- [Kutipan]:
════════

Ibnu Jarir juga mengatakan, "Ulama lainnya lagi mengatakan bahwa ungkapan seperti ini dan yang serupa merupakan ungkapan pembalikan." Keadaannya sama dengan ucapan seseorang terhadap orang yang menipunya bila ternyata dia dapat membalikkan tipuan lawannya, "Justru akulah yang telah menipumu (bukan kamu yang menipuku)." Akan tetapi, dalam hakikatnya Allah tidak melakukan tipuan; melainkan Dia mengatakan hal tersebut hanya semata-mata menggambarkan tentang akibat dari apa yang diperbuat mereka. Para ulama yang berpendapat seperti ini mengatakan bahwa hal yang sama terdapat pula di dalam firman-Nya: “Orang-orang kafir itu membuat tipu daya dan Allah membalas tipu daya mereka itu. Dan Allah sebaik-baik pembalas tipu daya” (Ali Imran: 54). “Allah akan (membalas) olok-olok mereka” (Al-Baqarah: 15). Hal tersebut merupakan jawaban semata, karena sesungguhnya Allah tidak melakukan makar dan tidak pula ejekan. Dengan kata lain, makna yang dimaksud ialah bahwa makar dan tipu daya mereka itu justru menimpa diri mereka sendiri (barang siapa menggali lubang, dia sendiri yang akan terjerumus ke dalamnya).
Ulama lain mengatakan bahwa firman-Nya: “Sesungguhnya kami hanyalah berolok-olok. Allah akan (membalas) olok-olok mereka” (Al-Baqarah: 14-15). “Mereka (orang-orang munafik) menipu Allah, dan Allah akan membalas tipuan mereka” (An-Nisa: 142). “Maka orang-orang munafik itu menghina mereka. Allah akan membalas penghinaan mereka” (At-Taubah: 79). “Mereka telah lupa kepada Allah, maka Allah melupakan mereka” (At-Taubah: 67). Demikian pula ayat-ayat lain yang semakna, semuanya merupakan berita dari Allah ﷻ bahwa Dia pasti akan memberikan balasan terhadap mereka dengan mengolok-olok dan menyiksa mereka dengan siksaan tipuan, sebagaimana tipuan yang telah mereka lakukan. Kemudian berita mengenai balasan Allah dan siksa-Nya kepada mereka diungkapkan dengan gaya bahasa yang sama dengan perbuatan mereka yang menyebabkan mereka berhak mendapat siksa-Nya, hanya dari segi lafaznya saja, tetapi maknanya berbeda.

════════

[Data Tersimpan]
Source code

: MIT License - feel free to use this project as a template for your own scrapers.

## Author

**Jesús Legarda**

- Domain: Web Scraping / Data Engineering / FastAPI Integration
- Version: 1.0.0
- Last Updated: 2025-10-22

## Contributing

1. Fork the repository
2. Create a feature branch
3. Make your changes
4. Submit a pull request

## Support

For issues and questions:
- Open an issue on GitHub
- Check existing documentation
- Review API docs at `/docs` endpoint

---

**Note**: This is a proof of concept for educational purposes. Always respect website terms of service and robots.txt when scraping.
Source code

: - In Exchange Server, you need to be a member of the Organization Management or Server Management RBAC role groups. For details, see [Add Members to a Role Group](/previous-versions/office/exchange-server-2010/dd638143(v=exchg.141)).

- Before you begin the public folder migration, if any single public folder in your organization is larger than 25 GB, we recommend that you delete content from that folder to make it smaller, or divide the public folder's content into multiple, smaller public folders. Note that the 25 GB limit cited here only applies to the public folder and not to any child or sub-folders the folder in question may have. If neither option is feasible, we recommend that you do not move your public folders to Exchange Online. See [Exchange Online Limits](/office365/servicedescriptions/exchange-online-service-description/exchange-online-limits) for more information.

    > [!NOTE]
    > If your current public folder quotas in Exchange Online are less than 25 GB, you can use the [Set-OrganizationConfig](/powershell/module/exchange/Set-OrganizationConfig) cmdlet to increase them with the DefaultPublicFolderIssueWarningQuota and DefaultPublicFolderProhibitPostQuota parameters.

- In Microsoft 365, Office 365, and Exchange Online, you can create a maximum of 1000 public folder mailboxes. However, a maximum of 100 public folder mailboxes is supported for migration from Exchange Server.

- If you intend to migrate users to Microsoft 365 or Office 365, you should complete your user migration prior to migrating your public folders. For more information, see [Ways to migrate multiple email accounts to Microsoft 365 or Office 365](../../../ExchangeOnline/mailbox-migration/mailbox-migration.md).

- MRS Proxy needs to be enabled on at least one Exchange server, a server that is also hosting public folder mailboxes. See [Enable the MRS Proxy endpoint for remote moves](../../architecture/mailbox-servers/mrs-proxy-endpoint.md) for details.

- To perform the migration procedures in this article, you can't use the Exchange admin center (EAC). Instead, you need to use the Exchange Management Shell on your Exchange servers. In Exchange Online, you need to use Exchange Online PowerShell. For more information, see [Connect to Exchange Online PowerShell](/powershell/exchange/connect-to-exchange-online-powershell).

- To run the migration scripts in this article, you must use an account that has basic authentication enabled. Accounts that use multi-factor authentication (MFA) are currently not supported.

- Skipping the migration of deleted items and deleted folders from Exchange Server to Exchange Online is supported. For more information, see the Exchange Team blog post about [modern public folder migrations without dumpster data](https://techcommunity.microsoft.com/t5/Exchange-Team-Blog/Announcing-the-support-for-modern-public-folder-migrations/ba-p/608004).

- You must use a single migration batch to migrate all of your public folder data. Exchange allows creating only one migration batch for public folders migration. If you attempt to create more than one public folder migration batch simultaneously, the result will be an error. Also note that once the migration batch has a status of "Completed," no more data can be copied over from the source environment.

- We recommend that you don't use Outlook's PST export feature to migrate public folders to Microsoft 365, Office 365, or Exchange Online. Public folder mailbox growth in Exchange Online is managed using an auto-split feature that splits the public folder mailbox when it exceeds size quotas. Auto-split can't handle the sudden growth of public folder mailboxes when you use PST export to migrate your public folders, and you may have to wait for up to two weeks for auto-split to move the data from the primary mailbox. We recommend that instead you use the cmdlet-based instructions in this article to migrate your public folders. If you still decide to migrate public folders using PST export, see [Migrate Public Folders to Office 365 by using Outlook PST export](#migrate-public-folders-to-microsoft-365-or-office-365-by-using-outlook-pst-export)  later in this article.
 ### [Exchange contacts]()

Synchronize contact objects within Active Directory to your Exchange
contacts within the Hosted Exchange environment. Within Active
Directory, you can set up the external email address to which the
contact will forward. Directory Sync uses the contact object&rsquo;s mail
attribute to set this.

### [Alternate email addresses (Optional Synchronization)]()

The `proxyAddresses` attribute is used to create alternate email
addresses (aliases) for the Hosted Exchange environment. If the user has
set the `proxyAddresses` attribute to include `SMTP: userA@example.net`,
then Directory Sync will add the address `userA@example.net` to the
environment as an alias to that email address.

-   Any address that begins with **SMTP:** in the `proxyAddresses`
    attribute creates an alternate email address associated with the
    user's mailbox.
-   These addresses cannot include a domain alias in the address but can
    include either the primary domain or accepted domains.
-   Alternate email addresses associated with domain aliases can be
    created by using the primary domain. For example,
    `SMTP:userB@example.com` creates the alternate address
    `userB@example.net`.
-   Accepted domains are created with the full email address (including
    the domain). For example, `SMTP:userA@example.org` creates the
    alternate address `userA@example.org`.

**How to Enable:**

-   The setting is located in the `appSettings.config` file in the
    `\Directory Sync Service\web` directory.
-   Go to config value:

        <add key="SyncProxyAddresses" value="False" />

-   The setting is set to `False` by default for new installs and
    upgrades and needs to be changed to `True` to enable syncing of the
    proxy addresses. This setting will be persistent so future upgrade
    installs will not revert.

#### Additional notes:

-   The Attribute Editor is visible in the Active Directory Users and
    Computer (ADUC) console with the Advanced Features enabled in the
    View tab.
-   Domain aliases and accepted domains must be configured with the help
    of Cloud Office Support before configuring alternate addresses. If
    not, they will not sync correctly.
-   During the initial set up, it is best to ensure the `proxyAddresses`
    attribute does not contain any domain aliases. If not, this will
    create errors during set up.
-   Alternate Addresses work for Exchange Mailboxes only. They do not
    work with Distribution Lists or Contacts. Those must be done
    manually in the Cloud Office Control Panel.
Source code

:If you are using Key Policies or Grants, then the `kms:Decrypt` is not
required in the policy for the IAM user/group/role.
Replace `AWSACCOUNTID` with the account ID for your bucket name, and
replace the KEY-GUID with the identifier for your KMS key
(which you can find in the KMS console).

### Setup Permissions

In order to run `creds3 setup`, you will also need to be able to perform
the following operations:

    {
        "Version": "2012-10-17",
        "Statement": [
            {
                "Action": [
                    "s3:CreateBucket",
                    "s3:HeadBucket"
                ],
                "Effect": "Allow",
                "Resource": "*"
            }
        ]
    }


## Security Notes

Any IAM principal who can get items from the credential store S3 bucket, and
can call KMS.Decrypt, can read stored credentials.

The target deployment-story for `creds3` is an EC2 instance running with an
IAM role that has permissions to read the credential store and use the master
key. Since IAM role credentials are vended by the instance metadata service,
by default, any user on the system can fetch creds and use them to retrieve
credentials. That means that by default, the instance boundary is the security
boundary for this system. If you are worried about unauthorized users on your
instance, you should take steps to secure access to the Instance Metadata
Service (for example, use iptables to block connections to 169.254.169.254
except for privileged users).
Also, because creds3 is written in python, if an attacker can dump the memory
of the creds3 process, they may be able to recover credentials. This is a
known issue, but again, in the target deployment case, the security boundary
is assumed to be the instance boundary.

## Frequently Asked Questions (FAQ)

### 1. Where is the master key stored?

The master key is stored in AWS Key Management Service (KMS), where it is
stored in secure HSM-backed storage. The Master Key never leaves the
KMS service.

════════

- [Tugas]:
a: Pada baris-baris data, gantilah "respect" dengan "follow". Mulailah pada baris yang memuat "robots.txt when scraping.", berhentilah setelah baris yang memuat "- In Exchange", lalu tuliskan kembali baris-baris tersebut tanpa perubahan lain.
b: Lanjutkan uraian tafsir tentang balasan Allah terhadap tipu daya orang-orang munafik dari bagian terakhirnya.

- [Jawaban]:
a:
**Note**: This is a proof of concept for educational purposes. Always follow website terms of service and robots.txt when scraping.
Source code

: - In Exchange Server, you need to be a member of the Organization Management or Server Management RBAC role groups. For details, see [Add Members to a Role Group](/previous-versions/office/exchange-server-2010/dd638143(v=exchg.141)).

b:
Keadaannya sama dengan makna yang terdapat di dalam firman-Nya: “Dan balasan suatu kejahatan adalah kejahatan yang serupa, maka barang siapa memaafkan dan berbuat baik, maka pahalanya atas (tanggungan) Allah” (Asy-Syura: 40). “Oleh sebab itu, barang siapa yang menyerang kalian, maka seranglah dia seimbang dengan serangannya terhadap kalian” (Al-Baqarah: 194). Makna pertama mengandung pengertian perbuatan aniaya, sedangkan makna yang kedua mengandung pengertian keadilan. Lafal yang dipakai pada keduanya sama, tetapi makna yang dimaksud berbeda; berdasarkan pengertian inilah semua makna yang sejenis di dalam Al-Qur'an diartikan dengan pengertian seperti ini.
Ibnu Jarir mengatakan bahwa ulama lain mengatakan, sesungguhnya makna yang dimaksud ialah bahwa Allah memberitakan keadaan orang-orang munafik; apabila mereka berkumpul dengan pemimpin-pemimpinnya, mereka berkata, "Sesungguhnya kami sependirian dengan kalian dalam mendustakan Muhammad dan apa yang didatangkannya. Sesungguhnya kata-kata yang kami ucapkan dan sikap yang kami perlihatkan kepada mereka hanyalah mengolok-olok mereka." Maka Allah ﷻ memberitahukan bahwa Dia membalas mengolok-olok mereka. Untuk itu, Allah menampakkan kepada mereka sebagian dari hukum-hukum-Nya di dunia, yaitu darah mereka terpelihara, begitu pula harta benda mereka, padahal hal itu kebalikan dari apa yang akan terjadi pada diri mereka kelak di hari kemudian di sisi-Nya, yaitu azab dan siksa.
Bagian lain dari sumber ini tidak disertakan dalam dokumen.